> _Work to complete_
Word for word, reproduce all entries below, leaving every picture out.

> _Excerpted data_

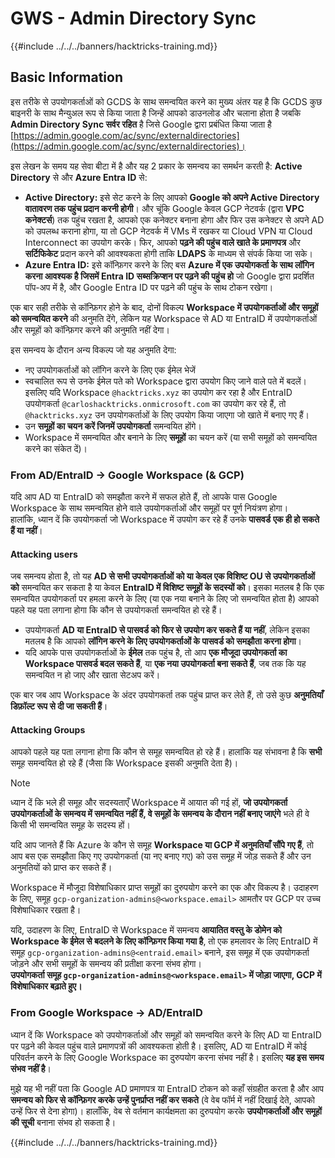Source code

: # GWS - Admin Directory Sync

{{#include ../../../banners/hacktricks-training.md}}

## Basic Information

इस तरीके से उपयोगकर्ताओं को GCDS के साथ समन्वयित करने का मुख्य अंतर यह है कि GCDS कुछ बाइनरी के साथ मैन्युअल रूप से किया जाता है जिन्हें आपको डाउनलोड और चलाना होता है जबकि **Admin Directory Sync सर्वर रहित** है जिसे Google द्वारा प्रबंधित किया जाता है [https://admin.google.com/ac/sync/externaldirectories](https://admin.google.com/ac/sync/externaldirectories)।

इस लेखन के समय यह सेवा बीटा में है और यह 2 प्रकार के समन्वय का समर्थन करती है: **Active Directory** से और **Azure Entra ID** से:

- **Active Directory:** इसे सेट करने के लिए आपको **Google को अपने Active Directory वातावरण तक पहुंच प्रदान करनी होगी**। और चूंकि Google केवल GCP नेटवर्क (द्वारा **VPC कनेक्टर्स**) तक पहुंच रखता है, आपको एक कनेक्टर बनाना होगा और फिर उस कनेक्टर से अपने AD को उपलब्ध कराना होगा, या तो GCP नेटवर्क में VMs में रखकर या Cloud VPN या Cloud Interconnect का उपयोग करके। फिर, आपको **पढ़ने की पहुंच वाले खाते के प्रमाणपत्र** और **सर्टिफिकेट** प्रदान करने की आवश्यकता होगी ताकि **LDAPS** के माध्यम से संपर्क किया जा सके।
- **Azure Entra ID:** इसे कॉन्फ़िगर करने के लिए बस **Azure में एक उपयोगकर्ता के साथ लॉगिन करना आवश्यक है जिसमें Entra ID सब्सक्रिप्शन पर पढ़ने की पहुंच हो** जो Google द्वारा प्रदर्शित पॉप-अप में है, और Google Entra ID पर पढ़ने की पहुंच के साथ टोकन रखेगा।

एक बार सही तरीके से कॉन्फ़िगर होने के बाद, दोनों विकल्प **Workspace में उपयोगकर्ताओं और समूहों को समन्वयित करने** की अनुमति देंगे, लेकिन यह Workspace से AD या EntraID में उपयोगकर्ताओं और समूहों को कॉन्फ़िगर करने की अनुमति नहीं देगा।

इस समन्वय के दौरान अन्य विकल्प जो यह अनुमति देगा:

- नए उपयोगकर्ताओं को लॉगिन करने के लिए एक ईमेल भेजें
- स्वचालित रूप से उनके ईमेल पते को Workspace द्वारा उपयोग किए जाने वाले पते में बदलें। इसलिए यदि Workspace `@hacktricks.xyz` का उपयोग कर रहा है और EntraID उपयोगकर्ता `@carloshacktricks.onmicrosoft.com` का उपयोग कर रहे हैं, तो `@hacktricks.xyz` उन उपयोगकर्ताओं के लिए उपयोग किया जाएगा जो खाते में बनाए गए हैं।
- उन **समूहों का चयन करें जिनमें उपयोगकर्ता** समन्वयित होंगे।
- Workspace में समन्वयित और बनाने के लिए **समूहों** का चयन करें (या सभी समूहों को समन्वयित करने का संकेत दें)।

### From AD/EntraID -> Google Workspace (& GCP)

यदि आप AD या EntraID को समझौता करने में सफल होते हैं, तो आपके पास Google Workspace के साथ समन्वयित होने वाले उपयोगकर्ताओं और समूहों पर पूर्ण नियंत्रण होगा।\
हालांकि, ध्यान दें कि उपयोगकर्ता जो Workspace में उपयोग कर रहे हैं उनके **पासवर्ड** **एक ही हो सकते हैं या नहीं**।

#### Attacking users

जब समन्वय होता है, तो यह **AD से सभी उपयोगकर्ताओं को या केवल एक विशिष्ट OU से उपयोगकर्ताओं को** समन्वयित कर सकता है या केवल **EntraID में विशिष्ट समूहों के सदस्यों को**। इसका मतलब है कि एक समन्वयित उपयोगकर्ता पर हमला करने के लिए (या एक नया बनाने के लिए जो समन्वयित होता है) आपको पहले यह पता लगाना होगा कि कौन से उपयोगकर्ता समन्वयित हो रहे हैं।

- उपयोगकर्ता **AD या EntraID से पासवर्ड को फिर से उपयोग कर सकते हैं या नहीं**, लेकिन इसका मतलब है कि आपको **लॉगिन करने के लिए उपयोगकर्ताओं के पासवर्ड को समझौता करना होगा**।
- यदि आपके पास उपयोगकर्ताओं के **ईमेल** तक पहुंच है, तो आप **एक मौजूदा उपयोगकर्ता का Workspace पासवर्ड बदल सकते हैं**, या **एक नया उपयोगकर्ता बना सकते हैं**, जब तक कि यह समन्वयित न हो जाए और खाता सेटअप करें।

एक बार जब आप Workspace के अंदर उपयोगकर्ता तक पहुंच प्राप्त कर लेते हैं, तो उसे कुछ **अनुमतियाँ डिफ़ॉल्ट रूप से दी जा सकती हैं**।

#### Attacking Groups

आपको पहले यह पता लगाना होगा कि कौन से समूह समन्वयित हो रहे हैं। हालांकि यह संभावना है कि **सभी** समूह समन्वयित हो रहे हैं (जैसा कि Workspace इसकी अनुमति देता है)।

> [!NOTE]
> ध्यान दें कि भले ही समूह और सदस्यताएँ Workspace में आयात की गई हों, **जो उपयोगकर्ता उपयोगकर्ताओं के समन्वय में समन्वयित नहीं हैं, वे समूहों के समन्वय के दौरान नहीं बनाए जाएंगे** भले ही वे किसी भी समन्वयित समूह के सदस्य हों।

यदि आप जानते हैं कि Azure के कौन से समूह **Workspace या GCP में अनुमतियाँ सौंपे गए हैं**, तो आप बस एक समझौता किए गए उपयोगकर्ता (या नए बनाए गए) को उस समूह में जोड़ सकते हैं और उन अनुमतियों को प्राप्त कर सकते हैं।

Workspace में मौजूदा विशेषाधिकार प्राप्त समूहों का दुरुपयोग करने का एक और विकल्प है। उदाहरण के लिए, समूह `gcp-organization-admins@<workspace.email>` आमतौर पर GCP पर उच्च विशेषाधिकार रखता है।

यदि, उदाहरण के लिए, EntraID से Workspace में समन्वय **आयातित वस्तु के डोमेन को Workspace के ईमेल से बदलने के लिए कॉन्फ़िगर किया गया है**, तो एक हमलावर के लिए EntraID में समूह `gcp-organization-admins@<entraid.email>` बनाने, इस समूह में एक उपयोगकर्ता जोड़ने और सभी समूहों के समन्वय की प्रतीक्षा करना संभव होगा।\
**उपयोगकर्ता समूह `gcp-organization-admins@<workspace.email>` में जोड़ा जाएगा, GCP में विशेषाधिकार बढ़ाते हुए।**

### From Google Workspace -> AD/EntraID

ध्यान दें कि Workspace को उपयोगकर्ताओं और समूहों को समन्वयित करने के लिए AD या EntraID पर पढ़ने की केवल पहुंच वाले प्रमाणपत्रों की आवश्यकता होती है। इसलिए, AD या EntraID में कोई परिवर्तन करने के लिए Google Workspace का दुरुपयोग करना संभव नहीं है। इसलिए **यह इस समय संभव नहीं है**।

मुझे यह भी नहीं पता कि Google AD प्रमाणपत्र या EntraID टोकन को कहाँ संग्रहीत करता है और आप **समन्वय को फिर से कॉन्फ़िगर करके उन्हें पुनर्प्राप्त नहीं कर सकते** (वे वेब फॉर्म में नहीं दिखाई देते, आपको उन्हें फिर से देना होगा)। हालाँकि, वेब से वर्तमान कार्यक्षमता का दुरुपयोग करके **उपयोगकर्ताओं और समूहों की सूची** बनाना संभव हो सकता है।

{{#include ../../../banners/hacktricks-training.md}}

> _Solution_
Source code

: # GWS - Admin Directory Sync

{{#include ../../../banners/hacktricks-training.md}}

## Basic Information

इस तरीके से उपयोगकर्ताओं को GCDS के साथ समन्वयित करने का मुख्य अंतर यह है कि GCDS कुछ बाइनरी के साथ मैन्युअल रूप से किया जाता है जिन्हें आपको डाउनलोड और चलाना होता है जबकि **Admin Directory Sync सर्वर रहित** है जिसे Google द्वारा प्रबंधित किया जाता है [https://admin.google.com/ac/sync/externaldirectories](https://admin.google.com/ac/sync/externaldirectories)।

इस लेखन के समय यह सेवा बीटा में है और यह 2 प्रकार के समन्वय का समर्थन करती है: **Active Directory** से और **Azure Entra ID** से:

- **Active Directory:** इसे सेट करने के लिए आपको **Google को अपने Active Directory वातावरण तक पहुंच प्रदान करनी होगी**। और चूंकि Google केवल GCP नेटवर्क (द्वारा **VPC कनेक्टर्स**) तक पहुंच रखता है, आपको एक कनेक्टर बनाना होगा और फिर उस कनेक्टर से अपने AD को उपलब्ध कराना होगा, या तो GCP नेटवर्क में VMs में रखकर या Cloud VPN या Cloud Interconnect का उपयोग करके। फिर, आपको **पढ़ने की पहुंच वाले खाते के प्रमाणपत्र** और **सर्टिफिकेट** प्रदान करने की आवश्यकता होगी ताकि **LDAPS** के माध्यम से संपर्क किया जा सके।
- **Azure Entra ID:** इसे कॉन्फ़िगर करने के लिए बस **Azure में एक उपयोगकर्ता के साथ लॉगिन करना आवश्यक है जिसमें Entra ID सब्सक्रिप्शन पर पढ़ने की पहुंच हो** जो Google द्वारा प्रदर्शित पॉप-अप में है, और Google Entra ID पर पढ़ने की पहुंच के साथ टोकन रखेगा।

एक बार सही तरीके से कॉन्फ़िगर होने के बाद, दोनों विकल्प **Workspace में उपयोगकर्ताओं और समूहों को समन्वयित करने** की अनुमति देंगे, लेकिन यह Workspace से AD या EntraID में उपयोगकर्ताओं और समूहों को कॉन्फ़िगर करने की अनुमति नहीं देगा।

इस समन्वय के दौरान अन्य विकल्प जो यह अनुमति देगा:

- नए उपयोगकर्ताओं को लॉगिन करने के लिए एक ईमेल भेजें
- स्वचालित रूप से उनके ईमेल पते को Workspace द्वारा उपयोग किए जाने वाले पते में बदलें। इसलिए यदि Workspace `@hacktricks.xyz` का उपयोग कर रहा है और EntraID उपयोगकर्ता `@carloshacktricks.onmicrosoft.com` का उपयोग कर रहे हैं, तो `@hacktricks.xyz` उन उपयोगकर्ताओं के लिए उपयोग किया जाएगा जो खाते में बनाए गए हैं।
- उन **समूहों का चयन करें जिनमें उपयोगकर्ता** समन्वयित होंगे।
- Workspace में समन्वयित और बनाने के लिए **समूहों** का चयन करें (या सभी समूहों को समन्वयित करने का संकेत दें)।

### From AD/EntraID -> Google Workspace (& GCP)

यदि आप AD या EntraID को समझौता करने में सफल होते हैं, तो आपके पास Google Workspace के साथ समन्वयित होने वाले उपयोगकर्ताओं और समूहों पर पूर्ण नियंत्रण होगा।\
हालांकि, ध्यान दें कि उपयोगकर्ता जो Workspace में उपयोग कर रहे हैं उनके **पासवर्ड** **एक ही हो सकते हैं या नहीं**।

#### Attacking users

जब समन्वय होता है, तो यह **AD से सभी उपयोगकर्ताओं को या केवल एक विशिष्ट OU से उपयोगकर्ताओं को** समन्वयित कर सकता है या केवल **EntraID में विशिष्ट समूहों के सदस्यों को**। इसका मतलब है कि एक समन्वयित उपयोगकर्ता पर हमला करने के लिए (या एक नया बनाने के लिए जो समन्वयित होता है) आपको पहले यह पता लगाना होगा कि कौन से उपयोगकर्ता समन्वयित हो रहे हैं।

- उपयोगकर्ता **AD या EntraID से पासवर्ड को फिर से उपयोग कर सकते हैं या नहीं**, लेकिन इसका मतलब है कि आपको **लॉगिन करने के लिए उपयोगकर्ताओं के पासवर्ड को समझौता करना होगा**।
- यदि आपके पास उपयोगकर्ताओं के **ईमेल** तक पहुंच है, तो आप **एक मौजूदा उपयोगकर्ता का Workspace पासवर्ड बदल सकते हैं**, या **एक नया उपयोगकर्ता बना सकते हैं**, जब तक कि यह समन्वयित न हो जाए और खाता सेटअप करें।

एक बार जब आप Workspace के अंदर उपयोगकर्ता तक पहुंच प्राप्त कर लेते हैं, तो उसे कुछ **अनुमतियाँ डिफ़ॉल्ट रूप से दी जा सकती हैं**।

#### Attacking Groups

आपको पहले यह पता लगाना होगा कि कौन से समूह समन्वयित हो रहे हैं। हालांकि यह संभावना है कि **सभी** समूह समन्वयित हो रहे हैं (जैसा कि Workspace इसकी अनुमति देता है)।

> [!NOTE]
> ध्यान दें कि भले ही समूह और सदस्यताएँ Workspace में आयात की गई हों, **जो उपयोगकर्ता उपयोगकर्ताओं के समन्वय में समन्वयित नहीं हैं, वे समूहों के समन्वय के दौरान नहीं बनाए जाएंगे** भले ही वे किसी भी समन्वयित समूह के सदस्य हों।

यदि आप जानते हैं कि Azure के कौन से समूह **Workspace या GCP में अनुमतियाँ सौंपे गए हैं**, तो आप बस एक समझौता किए गए उपयोगकर्ता (या नए बनाए गए) को उस समूह में जोड़ सकते हैं और उन अनुमतियों को प्राप्त कर सकते हैं।

Workspace में मौजूदा विशेषाधिकार प्राप्त समूहों का दुरुपयोग करने का एक और विकल्प है। उदाहरण के लिए, समूह `gcp-organization-admins@<workspace.email>` आमतौर पर GCP पर उच्च विशेषाधिकार रखता है।

यदि, उदाहरण के लिए, EntraID से Workspace में समन्वय **आयातित वस्तु के डोमेन को Workspace के ईमेल से बदलने के लिए कॉन्फ़िगर किया गया है**, तो एक हमलावर के लिए EntraID में समूह `gcp-organization-admins@<entraid.email>` बनाने, इस समूह में एक उपयोगकर्ता जोड़ने और सभी समूहों के समन्वय की प्रतीक्षा करना संभव होगा।\
**उपयोगकर्ता समूह `gcp-organization-admins@<workspace.email>` में जोड़ा जाएगा, GCP में विशेषाधिकार बढ़ाते हुए।**

### From Google Workspace -> AD/EntraID

ध्यान दें कि Workspace को उपयोगकर्ताओं और समूहों को समन्वयित करने के लिए AD या EntraID पर पढ़ने की केवल पहुंच वाले प्रमाणपत्रों की आवश्यकता होती है। इसलिए, AD या EntraID में कोई परिवर्तन करने के लिए Google Workspace का दुरुपयोग करना संभव नहीं है। इसलिए **यह इस समय संभव नहीं है**।

मुझे यह भी नहीं पता कि Google AD प्रमाणपत्र या EntraID टोकन को कहाँ संग्रहीत करता है और आप **समन्वय को फिर से कॉन्फ़िगर करके उन्हें पुनर्प्राप्त नहीं कर सकते** (वे वेब फॉर्म में नहीं दिखाई देते, आपको उन्हें फिर से देना होगा)। हालाँकि, वेब से वर्तमान कार्यक्षमता का दुरुपयोग करके **उपयोगकर्ताओं और समूहों की सूची** बनाना संभव हो सकता है।

{{#include ../../../banners/hacktricks-training.md}}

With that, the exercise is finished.